There are also three other uncanny coincidences in which Dom Mintoff does not figure at all: the US government had been ‘pissed off’ with the Fenech Adami administration about the Ali Rezaq incident and, it would have preferred Malta to remain outside the EU, or so it was rumoured. Moreover, the MLP employed an American consultant – Phil Noble – to organise its electoral campaign. Whether Phil Noble was picked by Alfred Sant off his website on the internet or as a result of some ‘friend of friends’ recommendation, is a moot point.
Omar Mohammed Ali Rezaq was the only Palestinian militant survivor among the hijackers of Egyptair flight 648 in September 1984 that ended in a tragedy at Luqa airport. According to Lino Spiteri’s recently published reminiscences, on that occasion the members of the cabinet were called by the PM (Karmenu Mifsud Bonnici) to the control tower to deal with the hijacking of the passenger plane. Lino Spiteri writes: “We were told of discussions with the ambassadors to see whether any of their countries were willing to send help. This was one of the reasons for the presence of the ministers, because of the implications for Malta’s neutrality. … None of us wanted US forces to come near Malta.” The episode ended in a horror story after Egyptian commandoes stormed the plane and a veritable disaster ensued.
Ali Rezaq was tried in Malta and dealt with according to the laws of Malta at the time of the crime. These happened to be woefully inadequate to deal with that sort of hijacking incident and were, in fact, subsequently beefed up. But, as even Americans should know, criminal laws are not retroactive. To make matters worse, there was even an unnecessary controversy on when Ali Rezaq was to be released from prison as the Justice Minister, the late Joe Fenech, publicly disagreed with the Attorney-General on how the time remitted for good behaviour was to be calculated… as if a time-honoured way of doing it did not exist!
The US government naively interpreted these series of coincidences as the result of the existence of some strong anti-US, pro-Palestinian faction within the Fenech Adami administration.
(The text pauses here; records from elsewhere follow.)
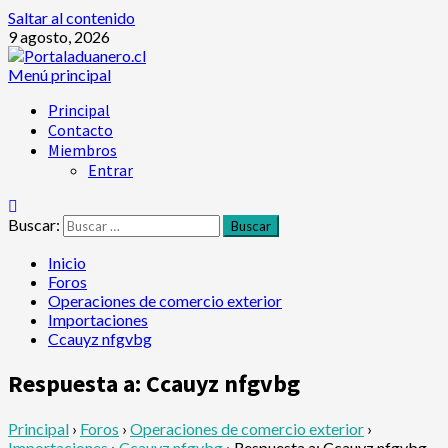
Saltar al contenido
9 agosto, 2026
Menú principal
Principal
Contacto
Miembros
Entrar
Buscar:
Inicio
Foros
Operaciones de comercio exterior
Importaciones
Ccauyz nfgvbg
Respuesta a: Ccauyz nfgvbg
Principal
›
Foros
›
Operaciones de comercio exterior
›
Importaciones
›
Ccauyz nfgvbg
›
Respuesta a: Ccauyz nfgvbg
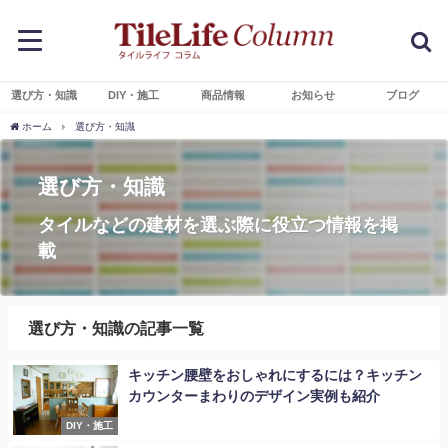
選び方・知識
DIY・施工
商品情報
お知らせ
ブログ
ホーム
選び方・知識
選び方・知識
タイルなどの建材を選ぶ際に役立つ情報を掲
載
選び方・知識の記事一覧
キッチン腰壁をおしゃれにするには？キッチン
カウンターまわりのデザイン実例も紹介
DIY・施工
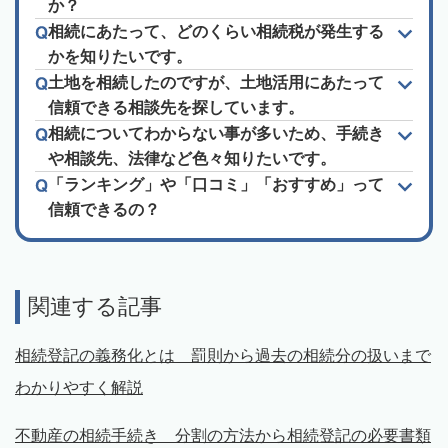
か？
相続にあたって、どのくらい相続税が発生する
かを知りたいです。
土地を相続したのですが、土地活用にあたって
信頼できる相談先を探しています。
相続についてわからない事が多いため、手続き
や相談先、法律など色々知りたいです。
「ランキング」や「口コミ」「おすすめ」って
信頼できるの？
関連する記事
相続登記の義務化とは 罰則から過去の相続分の扱いまで
わかりやすく解説
不動産の相続手続き 分割の方法から相続登記の必要書類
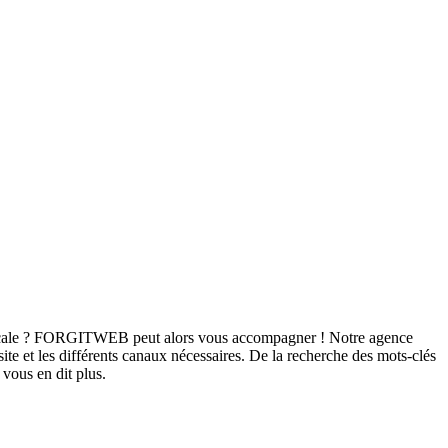
e locale ? FORGITWEB peut alors vous accompagner ! Notre agence
te et les différents canaux nécessaires. De la recherche des mots-clés
vous en dit plus.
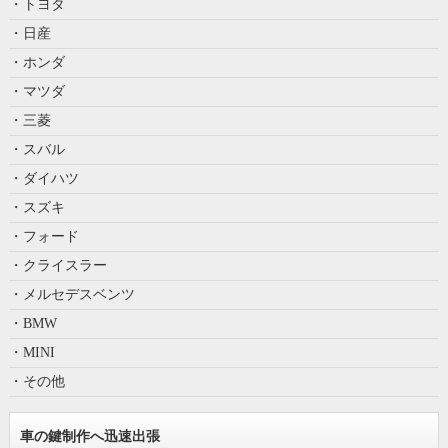
・トヨタ
・日産
・ホンダ
・マツダ
・三菱
・スバル
・ダイハツ
・スズキ
・フォード
・クライスラー
・メルセデスベンツ
・BMW
・MINI
・その他
車の鍵制作へ迅速出張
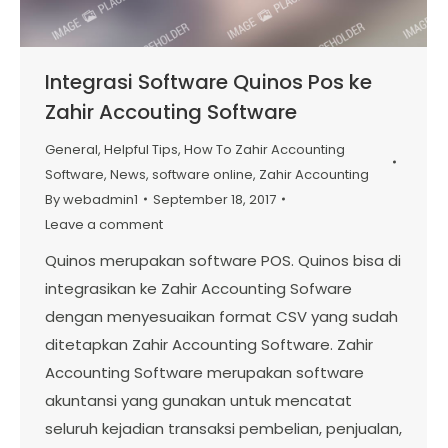
Integrasi Software Quinos Pos ke
Zahir Accouting Software
General
,
Helpful Tips
,
How To Zahir Accounting
Software
,
News
,
software online
,
Zahir Accounting
By
webadmin1
September 18, 2017
Leave a comment
Quinos merupakan software POS. Quinos bisa di
integrasikan ke Zahir Accounting Sofware
dengan menyesuaikan format CSV yang sudah
ditetapkan Zahir Accounting Software. Zahir
Accounting Software merupakan software
akuntansi yang gunakan untuk mencatat
seluruh kejadian transaksi pembelian, penjualan,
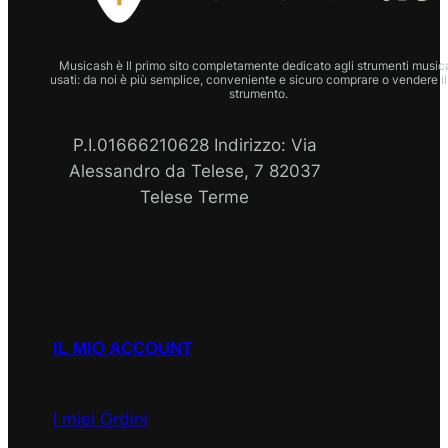
Musicash è Il primo sito completamente dedicato agli strumenti musica
usati: da noi è più semplice, conveniente e sicuro comprare o vendere il
strumento.
P.I.01666210628 Indirizzo: Via
Alessandro da Telese, 7 82037
Telese Terme
P.I
Facebook
Instagram
Email
WhatsApp
IL MIO ACCOUNT
I miei Ordini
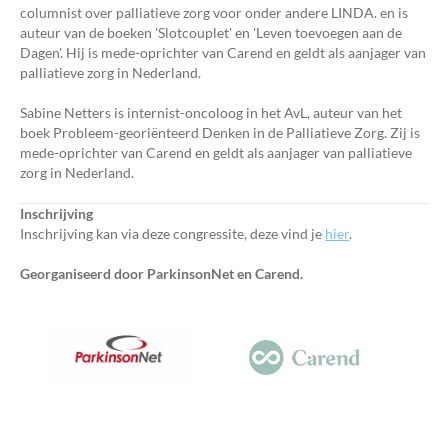
columnist over palliatieve zorg voor onder andere LINDA. en is
auteur van de boeken 'Slotcouplet' en 'Leven toevoegen aan de
Dagen'. Hij is mede-oprichter van Carend en geldt als aanjager van
palliatieve zorg in Nederland.
Sabine Netters is internist-oncoloog in het AvL, auteur van het
boek Probleem-georiënteerd Denken in de Palliatieve Zorg. Zij is
mede-oprichter van Carend en geldt als aanjager van palliatieve
zorg in Nederland.
Inschrijving
Inschrijving kan via deze congressite, deze vind je
hier
.
Georganiseerd door ParkinsonNet en Carend.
Matters got worse when the US made it known that they wanted to arrest Ali Rezaq and proceed with trying him again in the US courts for the same crime that he had already been tried in Malta. This unorthodox way of doing things precluded successful extradition proceedings, so the US just expected the Maltese government to hand over Ali Rezaq to them, flouting all principles of the rule of law. Eventually Ali Rezaq left Malta a free man, only to land in Lagos where the rule of law is subservient to US interests and where he was promptly arrested by American officials.
Admittedly, there was some bumbling from the Maltese side, but basically the Maltese government acted correctly in the face of US ire. Even though relations between the US and Maltese governments turned very cool as a result, I find it hard to believe that this incident led to a decision such that the CIA was ordered to help Alfred Sant become Prime Minister, as is now being alleged.
In any case, even if the Americans helped Alfred Sant’s 1996 electoral campaign, the CIA certainly did not stuff the ballot boxes and the election result reflected the way Maltese voters had marked their ballot papers. This was a real and serious democratic process, not some Presidential election in Florida!
The truth is that Alfred Sant was not elected Prime Minister in 1996 because he was abetted by the CIA, but because he successfully conned a substantial part of the electorate by promising things that he could not deliver. Anything else is a fib, that the PN might find to be quite convenient in the present circumstances.